Subpopulation variance: How to do it correctly?

Hello, I am doing a study comparing cancer prevalence and related health behaviors between veterans and non-veterans. I am pooling data from 2000 to 2018. I read the article “Analysis and Variance Estimation with IPUMS NHIS,” but I am confused.

  • How do I make sure I produce nationally representative subpopulation variance?
  • Do I have to adjust STRATA or PSU?

NOTE: Cancer prevalence variables are available all years. Some of the health behavior variables are available all years, others are available only certain years (2000, 2003, 2015).

My response below will summarize what is documented in our User Note on how to approach analysis and variance estimation with IPUMS NHIS and the Use of Sampling Weights with IPUMS NHIS.

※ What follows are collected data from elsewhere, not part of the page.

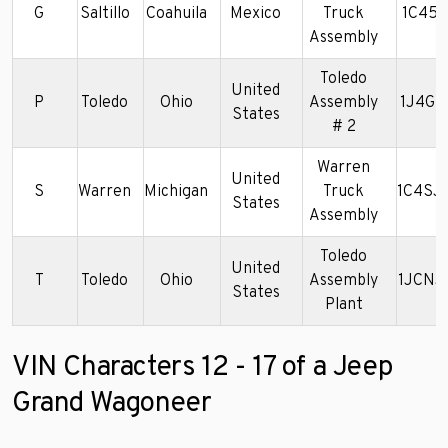
G
Saltillo
Coahuila
Mexico
Truck
1C45J
Assembly
Toledo
United
P
Toledo
Ohio
Assembly
1J4GS
States
# 2
Warren
United
S
Warren
Michigan
Truck
1C4SJ
States
Assembly
Toledo
United
T
Toledo
Ohio
Assembly
1JCNJ
States
Plant
VIN Characters 12 - 17 of a Jeep
Grand Wagoneer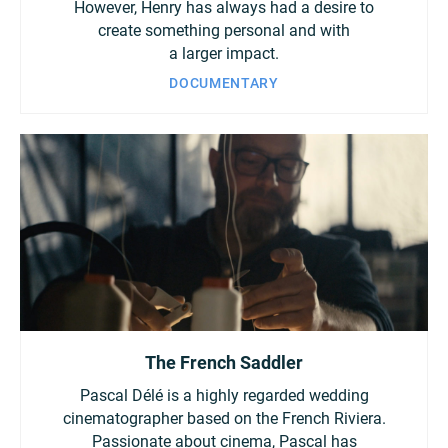
However, Henry has always had a desire to
create something personal and with
a larger impact.
DOCUMENTARY
The French Saddler
Pascal Délé is a highly regarded wedding
cinematographer based on the French Riviera.
Passionate about cinema, Pascal has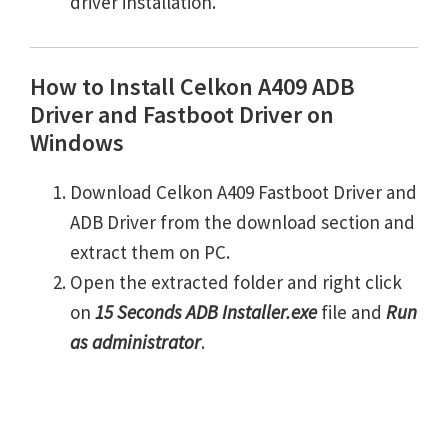
driver installation.
How to Install Celkon A409 ADB
Driver and Fastboot Driver on
Windows
Download Celkon A409 Fastboot Driver and
ADB Driver from the download section and
extract them on PC.
Open the extracted folder and right click
on
15 Seconds ADB Installer.exe
file and
Run
as administrator
.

  • I am pooling data from 2000 to 2018.

You only need to adjust the sampling weights with pooled samples if you are creating estimates that are representative of the entire time period. To do this, you would simply divide the weights by the number of samples in your pool. However, if you are creating estimates for each year separately, you do not need to adjust the sampling weights by dividing them by the number of samples. You would just use them as-is. In that case, while your extract may contain data from multiple samples, you are not conducting a “pooled” analysis.

  • How do I make sure I produce nationally representative subpopulation variance?

The following R syntax demonstrates, generally, how an analyst can conduct subpopulation analysis using IPUMS NHIS data without compromising the design structure of the data. This approach has the effect of producing estimates for the population of interest, while incorporating the full sample design information for variance estimation. This syntax uses, as an example, the population of those 65 and older.

library(survey)
library(srvyr)
data <- as_survey(data, id = PSU, weight = PERWEIGHT, strata = STRATA, nest = TRUE)
subset(data, age >= 65) %>% summarise(var1_mean = survey_mean(var1, na.rm = TRUE))
  • Do I have to adjust STRATA or PSU?

The integrated variables STRATA and PSU in the IPUMS NHIS database have been adjusted from the original NHIS design variables to account for sampling design changes across years. Thus, the analyst can simply select the STRATA and PSU variables to use for analysis of one year or for many years of IPUMS NHIS data.

  • NOTE: Cancer prevalence variables are available all years. Some of the health behavior variables are available all years, others are available only certain years (2000, 2003, 2015).

Depending on if you are pooling samples or creating annual estimates, your approach will be different. If you are creating annual estimates for each year separately, there is no necessary change needed for your analyses. If you are pooling data across multiple years for one estimate, you may need to restrict your pool to only years where the variables of interest are available, and adjust weights accordingly (divide your weight variables by the number of samples in your analyses).

While differential availability across time is not the reason for a different weight, it likely indicates that something is part of a rotating topical supplement that is only asked of sample adults/children. On each variable webpage, there is a Weights tab that indicates which weight variable is best for that variable. In general, you should be using the most restrictive weight available based on the variables you are using for your analysis, or you could run your analyses separately for combinations of variables that require different weights, as seems appropriate.